In one of a pair of posts libertarian Julian Sanchez has written that has sparked a whole lot of discussion concerning what he terms "epistemic closure" (an inartful if technically correct description of the current right-wing refusal to seriously engage liberal and left-wing arguments), he offers the phenomenon of Constance McMillen, a teenage lesbian in small-town Mississippi, who petitioned to be allowed to attend her prom with her girlfriend. Specifically, he recounts the flood of emails received at a site dedicated to the issue from all over the world that, in essence, must have shattered their view of themselves as doing nothing out of the ordinary.
Let me tell my own version of this kind of thing, only from the other side.
In June, 1994, my wife and I were preparing to move to southern Virginia where she would take up her first appointment as pastor of Centenary UMC in Jarratt, VA. She was to be ordained a deacon under the old order of ordination at the Annual Conference that year, held in Norfolk. Her mother came out from Illinois, and we took a suite on the beach in Virginia Beach, just a hop, skip, and a couple jumps away. While staying there, I decided to pick up a copy of the Richmond, VA Times-Dispatch, which would be the paper we would have access to while in Jarratt.
At the time, there was much buzz concerning a custody case in which a woman sought custody of her grandchild because her daughter, who currently had custody, was a lesbian (this case became the basis for a TV movie featuring Valerie Bertinelli). It should go without saying that I found the whole thing nonsensical; of course the woman had no reason or privilege under law to take a child from her birth mother solely because that woman was a lesbian. It was absurd on its face.

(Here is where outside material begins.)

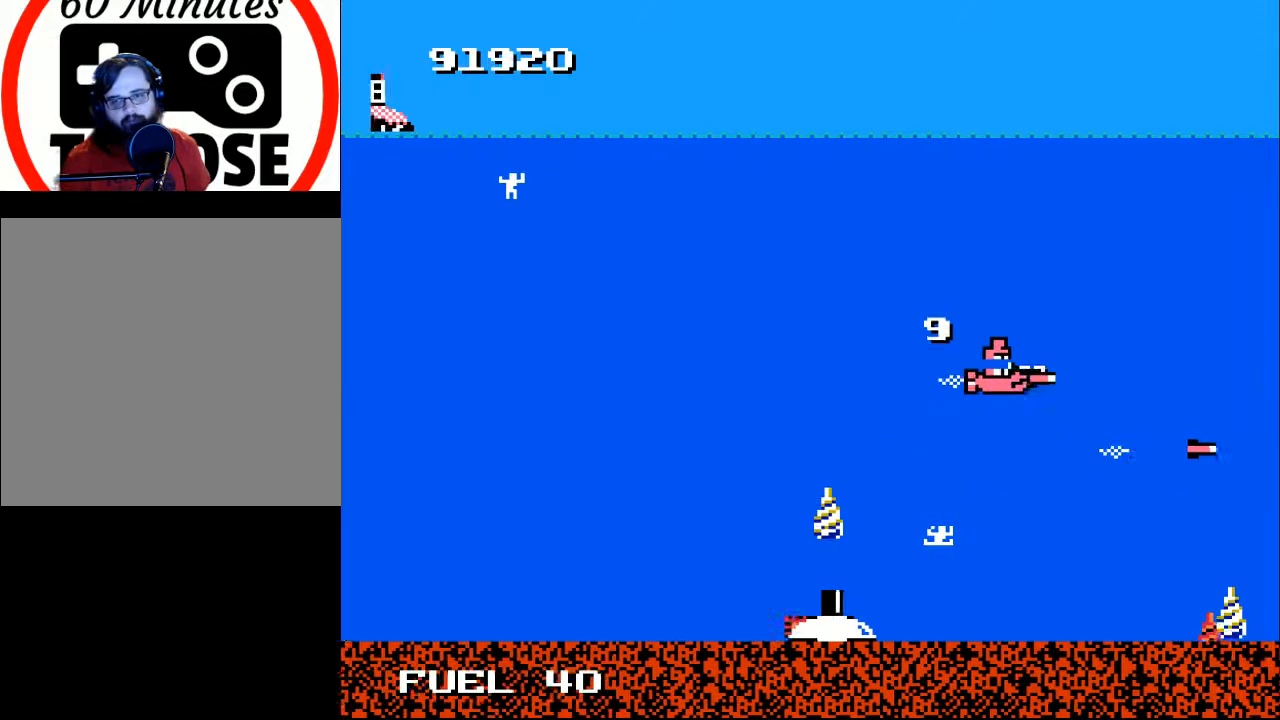
{"buttons": [], "right_stick": "center", "events": [[67, "DPAD_DOWN", "down"], [133, "A", "up"], [333, "DPAD_LEFT", "down"], [400, "DPAD_DOWN", "up"], [500, "DPAD_LEFT", "up"]]}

While sitting in my suite one morning, coffee slowly bringing wakefulness, I read an editorial that not only supported the woman's case, but did so in a manner I found blatantly dishonest. The editors' contention was that the child's mother was an unfit parent because she admitted, under oath, to breaking Virginia's sodomy laws. Without actually referencing the particularities, the editors said that, as an admitted violator of the law, this woman was, ipso facto an unfit parent.
My initial reaction - and I am being honest about this - was to consider the editorial a joke, a kind of National Lampoon-style hyperconservative argument to show how ridiculous it all really is.
Except, it dawned on me they were completely serious.
Now, I suppose that my own relatively young age (I was 28) and inexperience (I had lived my whole life sheltered from the far reaches of conservative ideas, and was in the waning days of four years in a seminary of a liberal mainline Christian denomination in the nation's capital) certainly played a part in the shock I felt. I still think the argument, at least as presented by the editors, was intellectually dishonest. After all, the "law" the woman "broke" was admitting, under oath, to performing oral sex on her female partner. Under this standard, what set of parents would be "fit", precisely because they, too, engage in "sodomy" as defined by the Commonwealth's statutes?* Their real objection wasn't that she was "an admitted criminal". They didn't like that she was a lesbian who had custody of a child. Everything else was nonsensical drivel.
When it dawned on me the editors were serious, it also occurred to me that they might not be outliers, but represent a good chunk of opinion, the thought of people in the area to which I was moving.
So, I sympathize with the folks in that little Mississippi town who realized, via the miracle of the internet, that their insistence that local traditions not be messed with in the name of oddments like "equal protection" and "respect for diversity" found themselves the target of so much vitriol. It can, indeed, be quite stunning to realize that not everyone holds the same set of ideas. It can be even more stunning to hear from people who hold your own views in contempt, as a sign of one's own malicious nature.
I do not know what the solution to this particular conundrum, if it is such, might be. A start might just be a willingness to move beyond caricature, and engage in substantive discussion, not excluding rancor but also not including a refusal to grant a certain benefit of the doubt to one's ideological opponents.
*I do not know for sure, but I think it probable that Virginia's overbroad sodomy statutes were invalidated when the Supreme Court declared such unconstitutional.